Он повиновался. Хомяк отвел его в самую дальнюю комнату и уложил, посоветовав запереться изнутри, дабы кто-нибудь случайно не заглянул сюда пофачиться. Ганышев блаженно вытянулся во весь рост, завернувшись в ватное одеяло, в не менее ватные грезы о любви, семье, очаровательных смуглых детках, и дом поплыл куда-то, словно Ковчег, и звуки рояля, доносившиеся из залы, округляя метафору, символизировали волны, бьющие о борт, затем вошла мать, присела на край кровати, заплакала, но Ганышев прогнал ее, погрузившись в еще более глубокий сон, где он занимался всякой ерундой – на пару с другом валил двуручной пилой вышеуказанный сухой вяз, не догадываясь, что это – один из многих, всю жизнь мучающих нас, звоночков из будущего, потом он старательно разрезал хрустящие денежные купоны и, углубясь уже на самое дно Марианской впадины, твердой рукой поднял парабеллум и выстрелил, как пишут в пошлых романах, в самое сердце своей возлюбленной… И Полина умерла во сне, навсегда исчезнув из его жизни.
Внезапно он проснулся. Дача была безмолвна. Показалось, будто кто-то подошел к двери, послушал и на цыпочках удалился. Ганышев нащупал на полу недопитую бутылку (Хомяк позаботился о похмелье друга) и вслепую выпил несколько глотков бормотухи.

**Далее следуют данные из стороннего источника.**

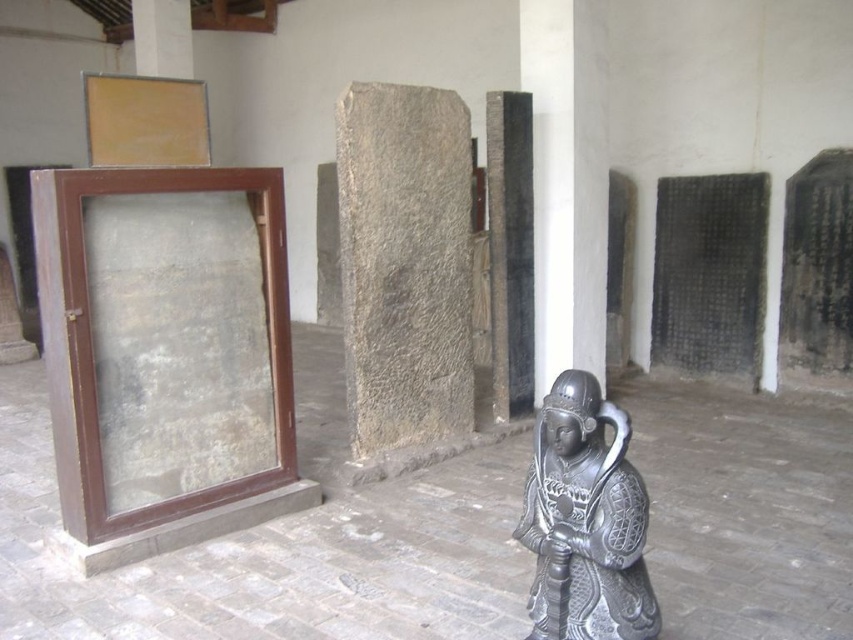
Is point (381, 198) in front of point (531, 131)?

Yes.

Does gray stone pillar at center have a larger size compared to black polished stone pillar at center?

Correct, gray stone pillar at center is larger in size than black polished stone pillar at center.

Which is behind, point (389, 394) or point (529, 305)?

Point (529, 305)

Find the location of `gray stone pillar at center`. gray stone pillar at center is located at coordinates [x=404, y=262].

At what (x,y) coordinates should I click in order to perform the action: click on gray stone pillar at center. Please return your answer as a coordinate pair (x, y). Image resolution: width=853 pixels, height=640 pixels. Looking at the image, I should click on (404, 262).

Who is positioned more to the left, polished bronze statue at center or white stone pillar at upper left?

white stone pillar at upper left is more to the left.

Can you confirm if polished bronze statue at center is positioned above white stone pillar at upper left?

Actually, polished bronze statue at center is below white stone pillar at upper left.

Does point (546, 579) lie behind point (160, 42)?

No, (546, 579) is closer to viewer.

Find the location of `polished bronze statue at center`. polished bronze statue at center is located at coordinates point(585,520).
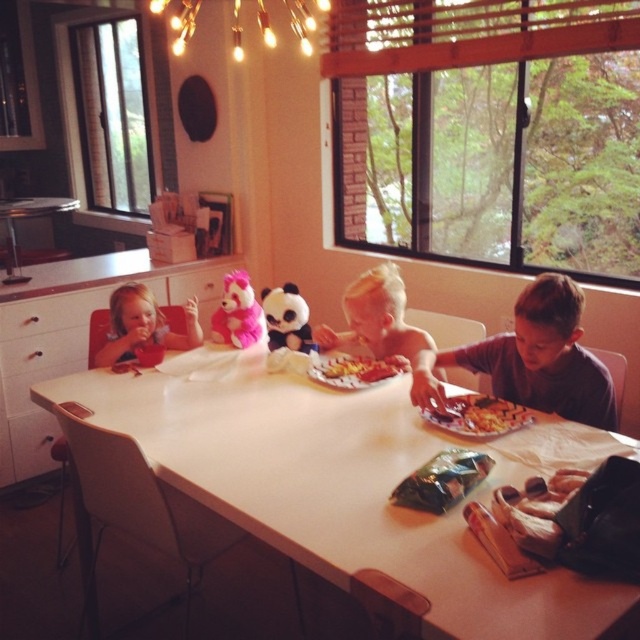
You are a parent setting up a birthday party for your child. You want to ensure the matte plush panda at center is visible under the warm matte string lights at upper center. Is the current setup allowing the panda to be illuminated by the lights?

The warm matte string lights at upper center are positioned over the matte plush panda at center, so yes, the panda is illuminated by the lights.

You are a child who wants to grab the golden crispy fries at center and the yellow paper plate at center. If your hand can reach 14 inches, can you reach both items without moving your hand?

The golden crispy fries at center and the yellow paper plate at center are 14.75 inches apart. Since your hand can only reach 14 inches, you cannot reach both items without moving your hand.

Внезапно возникшая безумная идея показалась мудрой, совершенно естественной. Он вышел из комнаты и так же на цыпочках, как та недавняя галлюцинация, поднялся на второй этаж, где, как было решено еще вечером, спала Марина.

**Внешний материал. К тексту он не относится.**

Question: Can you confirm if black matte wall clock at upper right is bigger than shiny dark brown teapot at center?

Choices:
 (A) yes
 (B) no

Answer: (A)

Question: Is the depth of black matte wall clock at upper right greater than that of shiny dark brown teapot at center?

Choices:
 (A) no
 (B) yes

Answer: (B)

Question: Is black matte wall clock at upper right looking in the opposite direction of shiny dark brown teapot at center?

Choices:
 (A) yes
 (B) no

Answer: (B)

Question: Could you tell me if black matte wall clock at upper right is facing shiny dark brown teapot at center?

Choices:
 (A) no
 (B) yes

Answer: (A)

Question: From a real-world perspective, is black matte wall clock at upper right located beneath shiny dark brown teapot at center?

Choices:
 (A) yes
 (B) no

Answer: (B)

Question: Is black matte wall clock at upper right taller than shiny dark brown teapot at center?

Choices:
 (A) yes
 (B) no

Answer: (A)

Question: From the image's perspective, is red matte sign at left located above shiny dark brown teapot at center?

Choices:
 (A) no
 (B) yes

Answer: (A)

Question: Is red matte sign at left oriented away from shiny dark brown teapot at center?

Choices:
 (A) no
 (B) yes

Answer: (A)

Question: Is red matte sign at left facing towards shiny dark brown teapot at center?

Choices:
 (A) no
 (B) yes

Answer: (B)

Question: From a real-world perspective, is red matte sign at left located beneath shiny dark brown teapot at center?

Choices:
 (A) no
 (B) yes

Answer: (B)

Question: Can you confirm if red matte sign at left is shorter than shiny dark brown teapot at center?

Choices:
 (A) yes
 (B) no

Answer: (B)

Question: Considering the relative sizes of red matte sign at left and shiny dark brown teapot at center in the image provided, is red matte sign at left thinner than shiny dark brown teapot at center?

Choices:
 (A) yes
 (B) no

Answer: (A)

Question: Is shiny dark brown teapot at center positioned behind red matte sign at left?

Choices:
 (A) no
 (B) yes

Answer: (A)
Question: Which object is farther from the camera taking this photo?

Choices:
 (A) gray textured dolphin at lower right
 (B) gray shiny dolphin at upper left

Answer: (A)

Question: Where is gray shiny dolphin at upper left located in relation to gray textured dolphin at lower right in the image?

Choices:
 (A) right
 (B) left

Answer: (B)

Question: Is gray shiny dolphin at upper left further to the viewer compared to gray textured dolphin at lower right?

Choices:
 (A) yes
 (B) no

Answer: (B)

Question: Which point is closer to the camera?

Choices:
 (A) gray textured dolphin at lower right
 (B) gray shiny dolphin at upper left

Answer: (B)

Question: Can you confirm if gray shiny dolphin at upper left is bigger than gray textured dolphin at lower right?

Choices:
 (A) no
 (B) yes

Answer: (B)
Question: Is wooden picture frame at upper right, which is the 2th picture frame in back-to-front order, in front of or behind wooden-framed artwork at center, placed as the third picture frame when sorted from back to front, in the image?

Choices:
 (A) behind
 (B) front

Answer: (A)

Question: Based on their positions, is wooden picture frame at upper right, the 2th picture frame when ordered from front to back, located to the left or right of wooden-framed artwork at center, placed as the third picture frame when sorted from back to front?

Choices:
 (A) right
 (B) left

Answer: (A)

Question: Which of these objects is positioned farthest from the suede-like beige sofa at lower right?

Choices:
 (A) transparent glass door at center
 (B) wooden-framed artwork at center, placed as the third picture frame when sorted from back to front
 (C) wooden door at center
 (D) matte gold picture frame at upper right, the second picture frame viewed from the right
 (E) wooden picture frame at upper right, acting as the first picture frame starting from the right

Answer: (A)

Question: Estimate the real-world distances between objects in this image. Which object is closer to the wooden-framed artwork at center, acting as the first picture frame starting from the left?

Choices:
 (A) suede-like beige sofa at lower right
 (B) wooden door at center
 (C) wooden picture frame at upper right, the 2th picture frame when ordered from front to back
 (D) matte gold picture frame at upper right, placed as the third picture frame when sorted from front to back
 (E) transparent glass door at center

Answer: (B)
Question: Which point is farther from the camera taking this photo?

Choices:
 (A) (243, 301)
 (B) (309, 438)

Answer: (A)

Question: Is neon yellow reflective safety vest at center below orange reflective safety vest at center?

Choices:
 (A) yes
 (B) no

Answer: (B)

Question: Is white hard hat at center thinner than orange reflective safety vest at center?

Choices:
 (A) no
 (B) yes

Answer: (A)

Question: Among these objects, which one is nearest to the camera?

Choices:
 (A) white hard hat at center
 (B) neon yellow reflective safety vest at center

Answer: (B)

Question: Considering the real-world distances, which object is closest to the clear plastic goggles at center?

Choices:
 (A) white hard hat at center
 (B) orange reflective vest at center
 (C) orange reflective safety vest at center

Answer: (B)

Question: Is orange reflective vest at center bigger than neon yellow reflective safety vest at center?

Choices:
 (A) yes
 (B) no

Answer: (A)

Ему пригрезился запах марихуаны, что было также галлюцинацией, посещавшей его в самых невообразимых местах: в театре, в церкви – людям, вкусившим это магическое знание, всегда чудится его запах…

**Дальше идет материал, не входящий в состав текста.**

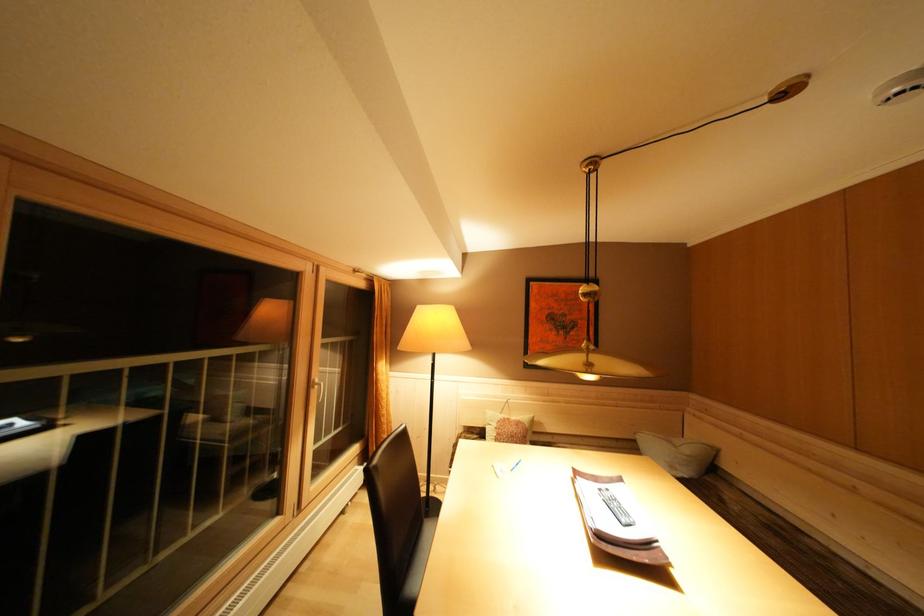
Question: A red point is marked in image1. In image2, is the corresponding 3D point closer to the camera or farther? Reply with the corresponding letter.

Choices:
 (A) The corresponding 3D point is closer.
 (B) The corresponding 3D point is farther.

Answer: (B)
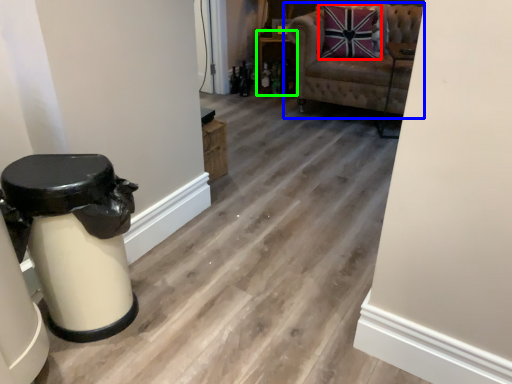
Question: Which object is positioned farthest from pillow (highlighted by a red box)? Select from chair (highlighted by a blue box) and furniture (highlighted by a green box).

Choices:
 (A) chair
 (B) furniture

Answer: (B)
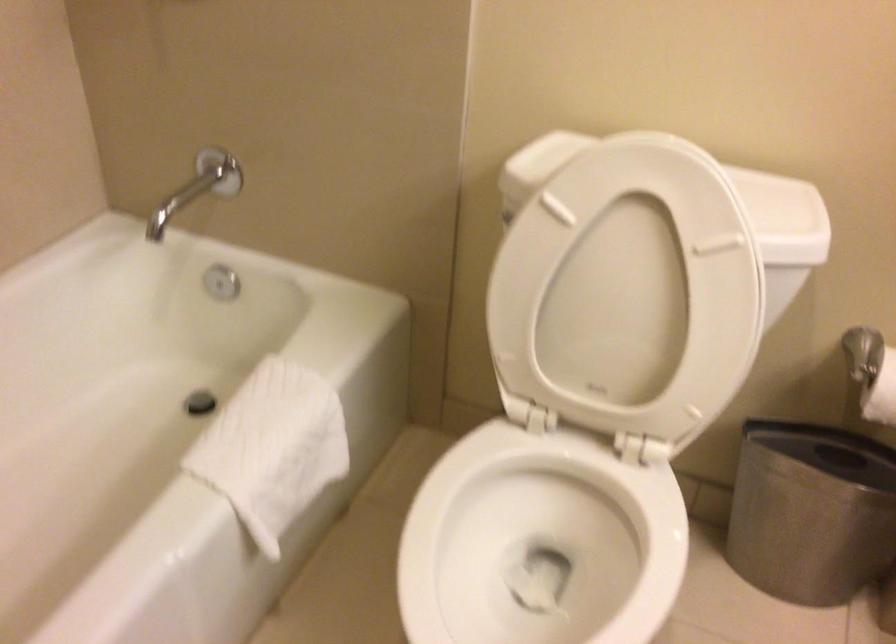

Он тихо вошел и закрыл за собой дверь. В проеме окна стоял Орион, вполне освещая комнату и девушку, разметавшую волосы на подушке. Бетельгейзе, этот непостижимый кровавый гигант, окрашивал все сущее в соответствующий цвет, как бы символизируя то, что должно было здесь произойти. Ганышев бросился на спящую девушку, жестом русского рубахи-парня оторвав свои последние пуговицы. Когда Марина проснулась, было уже поздно: вся ее православная ортодоксальность, вся тщательно сберегаемая для какого-то теоретического мужа девственность, равно как и ганышевские мечты о венчании с аскалкой, облаченной в белоснежную фату, – все это выплеснулось из девушки-женщины кровавым протуберанцем, смешавшись с белоснежной спермой насильника, и в этот миг сквозь ирреальную, откровенно выдуманную и для дураков освещенную – Бетельгейзе, Ригелем или там Регулом – картинку, на самом законном основании проступили облака, серебристые змейки рек в разрывах, и я («в колодцах между туч мерцали…») отвернулся от мутного иллюминатора и стал скучающим взором рассматривать пассажиров. Как знать, может, среди них был еще один будущий убийца, и даже не один?
Курсив мой, – как однажды выразились друзья-литераторы. Сколько грусти заключено в этом сказочном слове… Однажды Ганышев стоял перед ее дверью и, пьяно вообразив эту душе– и телораздирающую сцену, ужаснулся. Как знать, случись она на самом деле, я (то есть, все-таки, Ганышев) двуручной пилой с Божьей помощью валил бы стволы не по 88-й, а 117-й статье, не летел бы за полторы тысячи верст за сожженной любовью, не предавался бы мучительным и красивым воспоминаниям на высоте двенадцати тысяч метров и на сто восемьдесят градусов изменил свои сексуальные наклонности…
Слава Богу, Ганышев всего лишь постоял перед закрытой дверью, на всякий случай зачем-то даже осторожно на нее нажал (проклятые Хомяки – везде понаделали запоров) и вернулся в свою комнату, где ждала его недопитая бутылка вина.
Он лежал и пил, и даже наслаждался сознанием, что он хотя бы услышал ее через закрытую дверь. Бедная, бедная моя девочка, измученная жизнью в вонючей общаге, ежедневным приставанием, тоской по черной своей родине, язычеством, христианством и черт знает, чем еще… Она спала беспокойно, метаясь во сне, и скрип старых пружин, наверно, вызывал музыкальные сновидения, она стонала во сне – чужим, утробным голосом и Ганышев, слыша все это, чувствовал, как слезы наполняют его глаза… Наполнили, но – увы – не выкатились. Увы, ни одна слеза не покинула тело Ганышева в ту роковую ночь. М-да.